**ЗАДАНИЕ**
Пожалуйста, укажите по извлечённому тексту, из какого порта Зорге отплыл в Нью-Йорк.

Если свидетельство о рождении должно подтверждать, что господин Мюллер родился в Ульме в 1907 году, “Пасс-аппарат” обязан выяснить, какая форма применялась в этом городе сорок или пятьдесят лет назад, какие нотариальные термины использовались в то время, какие имена были популярны, а какие — нет. Имя Ивар звучало бы странно для города Ульма, а имя Зепп казалось бы странным в Гамбурге или Копенгагене. Наконец, возникал вопрос с печатями. Какими они были в тех местах в то время? Был ли там на гербе лев, медведь или орел? Требовалось знание геральдики, и целые тома, посвященные этому вопросу, стояли на полках. Когда набор документов был готов, возникала еще одна проблема. Если Ивар Мюллер будет пересекать первую границу, его паспорт не должен выглядеть новым. Если в нем будут проставлены многие визы, которые свидетельствуют о том, что путешественник проверен и перепроверен, полиция не обратит внимания на то, что ей предъявляют свежеиспеченный документ. Вот почему “Пасс-аппарат” проставлял многие фальшивые визы и пограничные штампы на паспорт. Маршрут должен быть хорошо продуман и соответствовать той легенде, которой снабдили нелегала”».

 

«Пасс-аппарат» имел шесть тайных мастерских и в период с 1927 по 1932 год ежегодно изготовлял до 400 комплектов документов, а его отделения были разбросаны по всей Европе. Полиция безуспешно боролась с этим подпольным производством, но лишь с приходом нацистов к власти они взялись за дело всерьез. К 1934 году подпольные мастерские прекратили свое существование, а их специалисты рассеялись по всей Европе, надо полагать, к величайшей радости местных правоохранительных органов. Тогда-то у советской разведки и начались проблемы с паспортами.
Но и с безукоризненными документами до места назначения надо было еще добраться.
Маршрут, проложенный Зорге, был не проще, чем у его радиста.
Поскольку могли возникнуть сложности практического характера, а также оставался большой риск быть узнанным, отправься он на Дальний Восток через Сибирь, Шанхай, или Суэц, Зорге решает воспользоваться другим путем — через Францию, минуя строго контролируемые порты Северной Германии, и далее в Соединенные Штаты.
И потому в июле он отплывает из Шербура в Нью-Йорк. Не осталось никаких данных о его неспешных передвижениях во все последующие недели, за исключением его визита к японскому послу в Вашингтоне с рекомендательным письмом от Хаусхофера и получения от посла такого же документа, адресованного начальнику Информационного департамента Министерства иностранных дел Японии в Токио, а также двух встреч в Нью-Йорке и Чикаго с членами аппарата Коминтерна в Соединенных Штатах, один из которых был сотрудником газеты «Вашингтон пост». Зорге встречался с ним на Всемирной выставке в Чикаго. От него он и узнал, что его японские помощники прибудут в Японию из Калифорнии, чтобы присоединиться к нему в Токио, а также способ установления контакта с ними.
Отплыв из Ванкувера, 6 сентября 1933 года Зорге прибыл в Йокохаму.

**ИЗВЛЕЧЁННЫЕ ЗАПИСИ**
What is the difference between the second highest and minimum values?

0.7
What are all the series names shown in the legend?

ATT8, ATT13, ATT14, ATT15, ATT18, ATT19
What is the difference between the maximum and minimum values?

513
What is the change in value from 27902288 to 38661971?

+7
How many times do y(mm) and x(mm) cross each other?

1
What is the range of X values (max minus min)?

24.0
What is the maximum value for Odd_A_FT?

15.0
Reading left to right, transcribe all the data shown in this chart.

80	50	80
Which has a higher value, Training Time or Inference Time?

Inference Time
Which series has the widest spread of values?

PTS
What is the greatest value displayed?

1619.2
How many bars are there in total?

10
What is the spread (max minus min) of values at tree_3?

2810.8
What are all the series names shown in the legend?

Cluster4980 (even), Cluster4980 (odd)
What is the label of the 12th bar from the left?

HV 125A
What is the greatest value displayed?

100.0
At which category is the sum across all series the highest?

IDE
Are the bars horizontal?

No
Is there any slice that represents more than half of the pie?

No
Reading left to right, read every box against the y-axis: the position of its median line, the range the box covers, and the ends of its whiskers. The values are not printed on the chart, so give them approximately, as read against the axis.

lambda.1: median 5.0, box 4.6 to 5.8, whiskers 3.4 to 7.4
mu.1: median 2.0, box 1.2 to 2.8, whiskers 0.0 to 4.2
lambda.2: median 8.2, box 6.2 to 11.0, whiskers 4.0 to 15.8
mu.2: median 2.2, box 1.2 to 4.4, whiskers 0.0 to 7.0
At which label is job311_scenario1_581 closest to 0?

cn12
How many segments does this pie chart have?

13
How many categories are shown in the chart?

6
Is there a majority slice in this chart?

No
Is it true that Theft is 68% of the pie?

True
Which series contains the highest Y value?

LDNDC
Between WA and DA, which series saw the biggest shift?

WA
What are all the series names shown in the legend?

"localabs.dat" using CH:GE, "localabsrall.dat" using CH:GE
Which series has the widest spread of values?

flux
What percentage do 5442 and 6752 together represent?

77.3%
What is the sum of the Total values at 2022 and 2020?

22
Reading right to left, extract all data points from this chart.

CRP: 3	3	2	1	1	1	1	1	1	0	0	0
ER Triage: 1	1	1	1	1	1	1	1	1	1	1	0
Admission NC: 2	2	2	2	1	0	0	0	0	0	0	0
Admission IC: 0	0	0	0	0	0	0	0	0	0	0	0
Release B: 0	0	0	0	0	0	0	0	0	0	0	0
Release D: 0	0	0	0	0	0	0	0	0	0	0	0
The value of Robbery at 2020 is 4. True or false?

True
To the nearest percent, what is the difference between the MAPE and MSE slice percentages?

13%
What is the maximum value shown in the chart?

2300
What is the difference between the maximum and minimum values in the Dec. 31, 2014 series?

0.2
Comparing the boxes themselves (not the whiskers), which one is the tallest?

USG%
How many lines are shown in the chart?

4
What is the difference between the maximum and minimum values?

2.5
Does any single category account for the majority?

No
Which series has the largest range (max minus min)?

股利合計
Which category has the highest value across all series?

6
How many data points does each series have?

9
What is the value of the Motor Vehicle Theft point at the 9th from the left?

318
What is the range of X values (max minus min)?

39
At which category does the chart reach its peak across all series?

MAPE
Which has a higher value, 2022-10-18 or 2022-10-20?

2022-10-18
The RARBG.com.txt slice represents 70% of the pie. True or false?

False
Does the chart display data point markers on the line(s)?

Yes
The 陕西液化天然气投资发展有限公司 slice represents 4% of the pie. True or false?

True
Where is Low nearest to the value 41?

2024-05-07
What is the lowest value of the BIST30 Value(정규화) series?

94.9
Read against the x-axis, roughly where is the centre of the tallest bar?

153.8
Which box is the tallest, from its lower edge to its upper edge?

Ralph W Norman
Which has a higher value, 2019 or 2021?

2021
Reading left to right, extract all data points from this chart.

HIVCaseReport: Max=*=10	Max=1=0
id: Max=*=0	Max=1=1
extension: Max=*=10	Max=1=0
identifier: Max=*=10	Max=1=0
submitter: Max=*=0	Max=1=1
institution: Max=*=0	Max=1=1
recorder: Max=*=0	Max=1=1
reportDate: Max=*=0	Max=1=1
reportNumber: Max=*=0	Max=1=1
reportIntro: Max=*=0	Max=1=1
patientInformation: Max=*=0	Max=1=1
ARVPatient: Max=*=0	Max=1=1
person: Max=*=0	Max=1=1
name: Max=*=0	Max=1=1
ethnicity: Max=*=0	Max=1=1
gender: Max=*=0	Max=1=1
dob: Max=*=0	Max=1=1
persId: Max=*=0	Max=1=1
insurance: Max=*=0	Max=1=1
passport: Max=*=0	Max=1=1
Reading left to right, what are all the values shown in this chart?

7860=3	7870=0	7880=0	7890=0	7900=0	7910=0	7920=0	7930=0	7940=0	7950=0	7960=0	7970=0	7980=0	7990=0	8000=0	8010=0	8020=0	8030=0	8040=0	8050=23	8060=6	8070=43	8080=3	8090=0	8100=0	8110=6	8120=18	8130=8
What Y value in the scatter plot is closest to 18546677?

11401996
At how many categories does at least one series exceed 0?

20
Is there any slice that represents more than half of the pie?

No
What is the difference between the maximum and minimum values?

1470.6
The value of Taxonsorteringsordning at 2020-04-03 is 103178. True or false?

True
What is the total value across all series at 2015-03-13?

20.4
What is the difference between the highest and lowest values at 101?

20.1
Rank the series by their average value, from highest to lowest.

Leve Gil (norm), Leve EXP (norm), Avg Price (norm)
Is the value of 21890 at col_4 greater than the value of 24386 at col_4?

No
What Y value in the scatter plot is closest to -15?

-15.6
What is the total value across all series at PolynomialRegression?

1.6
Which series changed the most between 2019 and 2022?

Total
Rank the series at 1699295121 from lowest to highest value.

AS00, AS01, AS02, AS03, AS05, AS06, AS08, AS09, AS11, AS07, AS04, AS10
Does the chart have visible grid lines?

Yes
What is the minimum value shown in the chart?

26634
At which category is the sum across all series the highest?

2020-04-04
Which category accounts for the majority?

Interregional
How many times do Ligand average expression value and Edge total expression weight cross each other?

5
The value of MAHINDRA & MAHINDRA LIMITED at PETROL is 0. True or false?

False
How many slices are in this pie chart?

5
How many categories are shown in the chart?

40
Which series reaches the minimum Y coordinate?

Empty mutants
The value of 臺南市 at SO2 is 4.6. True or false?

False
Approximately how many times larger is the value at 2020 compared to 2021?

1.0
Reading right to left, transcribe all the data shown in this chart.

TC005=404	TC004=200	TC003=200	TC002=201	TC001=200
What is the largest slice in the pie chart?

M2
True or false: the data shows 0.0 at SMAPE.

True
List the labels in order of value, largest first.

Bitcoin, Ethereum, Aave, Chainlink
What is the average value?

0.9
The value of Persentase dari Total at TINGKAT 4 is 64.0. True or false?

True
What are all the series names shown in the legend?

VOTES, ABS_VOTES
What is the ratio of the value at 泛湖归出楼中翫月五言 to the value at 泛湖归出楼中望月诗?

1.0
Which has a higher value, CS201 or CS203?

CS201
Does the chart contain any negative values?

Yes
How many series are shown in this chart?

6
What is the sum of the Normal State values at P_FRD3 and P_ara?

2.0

**ОТВЕТ**
Из Шербура.